* [Given entries]
--------------------------------
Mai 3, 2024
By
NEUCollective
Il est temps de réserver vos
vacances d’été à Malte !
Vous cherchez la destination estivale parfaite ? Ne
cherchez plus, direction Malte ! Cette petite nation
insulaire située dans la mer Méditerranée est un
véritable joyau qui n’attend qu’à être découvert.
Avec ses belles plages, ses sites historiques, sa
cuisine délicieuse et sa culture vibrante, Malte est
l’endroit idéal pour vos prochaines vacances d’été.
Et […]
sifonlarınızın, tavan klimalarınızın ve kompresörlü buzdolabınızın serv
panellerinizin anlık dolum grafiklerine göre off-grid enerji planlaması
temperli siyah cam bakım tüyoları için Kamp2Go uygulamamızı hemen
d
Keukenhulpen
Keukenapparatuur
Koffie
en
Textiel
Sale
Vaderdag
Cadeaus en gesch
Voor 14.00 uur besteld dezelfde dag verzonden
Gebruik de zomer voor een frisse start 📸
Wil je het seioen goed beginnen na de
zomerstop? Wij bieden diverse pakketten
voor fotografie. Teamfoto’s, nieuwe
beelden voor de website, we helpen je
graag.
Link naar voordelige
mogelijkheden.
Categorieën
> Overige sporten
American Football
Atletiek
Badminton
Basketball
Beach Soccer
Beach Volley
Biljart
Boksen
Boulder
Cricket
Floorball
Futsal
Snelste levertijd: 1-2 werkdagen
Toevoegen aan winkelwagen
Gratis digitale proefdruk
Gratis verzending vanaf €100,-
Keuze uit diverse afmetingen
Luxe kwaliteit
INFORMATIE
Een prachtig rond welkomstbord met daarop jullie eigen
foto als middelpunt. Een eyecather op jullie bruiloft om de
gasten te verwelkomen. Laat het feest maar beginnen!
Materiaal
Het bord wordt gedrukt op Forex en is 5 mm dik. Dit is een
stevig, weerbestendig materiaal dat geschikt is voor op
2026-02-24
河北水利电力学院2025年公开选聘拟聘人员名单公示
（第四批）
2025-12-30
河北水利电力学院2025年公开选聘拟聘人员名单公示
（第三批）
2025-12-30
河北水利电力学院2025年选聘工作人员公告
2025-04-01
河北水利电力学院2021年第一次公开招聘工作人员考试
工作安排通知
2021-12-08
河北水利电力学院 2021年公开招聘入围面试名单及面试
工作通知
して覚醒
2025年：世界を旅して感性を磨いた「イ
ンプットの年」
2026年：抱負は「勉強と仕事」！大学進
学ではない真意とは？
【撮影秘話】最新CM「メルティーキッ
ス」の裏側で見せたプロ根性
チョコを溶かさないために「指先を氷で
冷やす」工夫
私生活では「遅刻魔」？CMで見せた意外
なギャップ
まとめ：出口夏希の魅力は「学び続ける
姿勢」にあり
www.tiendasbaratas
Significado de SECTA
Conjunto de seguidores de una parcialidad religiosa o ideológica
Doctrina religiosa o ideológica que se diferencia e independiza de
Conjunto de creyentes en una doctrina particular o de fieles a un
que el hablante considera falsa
--------------------------------
Rewrite the listing with every occurrence of "Malte" changed to "Malta", leaving everything else as it is.

Mai 3, 2024
By
NEUCollective
Il est temps de réserver vos
vacances d’été à Malta !
Vous cherchez la destination estivale parfaite ? Ne
cherchez plus, direction Malta ! Cette petite nation
insulaire située dans la mer Méditerranée est un
véritable joyau qui n’attend qu’à être découvert.
Avec ses belles plages, ses sites historiques, sa
cuisine délicieuse et sa culture vibrante, Malta est
l’endroit idéal pour vos prochaines vacances d’été.
Et […]
sifonlarınızın, tavan klimalarınızın ve kompresörlü buzdolabınızın serv
panellerinizin anlık dolum grafiklerine göre off-grid enerji planlaması
temperli siyah cam bakım tüyoları için Kamp2Go uygulamamızı hemen
d
Keukenhulpen
Keukenapparatuur
Koffie
en
Textiel
Sale
Vaderdag
Cadeaus en gesch
Voor 14.00 uur besteld dezelfde dag verzonden
Gebruik de zomer voor een frisse start 📸
Wil je het seioen goed beginnen na de
zomerstop? Wij bieden diverse pakketten
voor fotografie. Teamfoto’s, nieuwe
beelden voor de website, we helpen je
graag.
Link naar voordelige
mogelijkheden.
Categorieën
> Overige sporten
American Football
Atletiek
Badminton
Basketball
Beach Soccer
Beach Volley
Biljart
Boksen
Boulder
Cricket
Floorball
Futsal
Snelste levertijd: 1-2 werkdagen
Toevoegen aan winkelwagen
Gratis digitale proefdruk
Gratis verzending vanaf €100,-
Keuze uit diverse afmetingen
Luxe kwaliteit
INFORMATIE
Een prachtig rond welkomstbord met daarop jullie eigen
foto als middelpunt. Een eyecather op jullie bruiloft om de
gasten te verwelkomen. Laat het feest maar beginnen!
Materiaal
Het bord wordt gedrukt op Forex en is 5 mm dik. Dit is een
stevig, weerbestendig materiaal dat geschikt is voor op
2026-02-24
河北水利电力学院2025年公开选聘拟聘人员名单公示
（第四批）
2025-12-30
河北水利电力学院2025年公开选聘拟聘人员名单公示
（第三批）
2025-12-30
河北水利电力学院2025年选聘工作人员公告
2025-04-01
河北水利电力学院2021年第一次公开招聘工作人员考试
工作安排通知
2021-12-08
河北水利电力学院 2021年公开招聘入围面试名单及面试
工作通知
して覚醒
2025年：世界を旅して感性を磨いた「イ
ンプットの年」
2026年：抱負は「勉強と仕事」！大学進
学ではない真意とは？
【撮影秘話】最新CM「メルティーキッ
ス」の裏側で見せたプロ根性
チョコを溶かさないために「指先を氷で
冷やす」工夫
私生活では「遅刻魔」？CMで見せた意外
なギャップ
まとめ：出口夏希の魅力は「学び続ける
姿勢」にあり
www.tiendasbaratas
Significado de SECTA
Conjunto de seguidores de una parcialidad religiosa o ideológica
Doctrina religiosa o ideológica que se diferencia e independiza de
Conjunto de creyentes en una doctrina particular o de fieles a un
que el hablante considera falsa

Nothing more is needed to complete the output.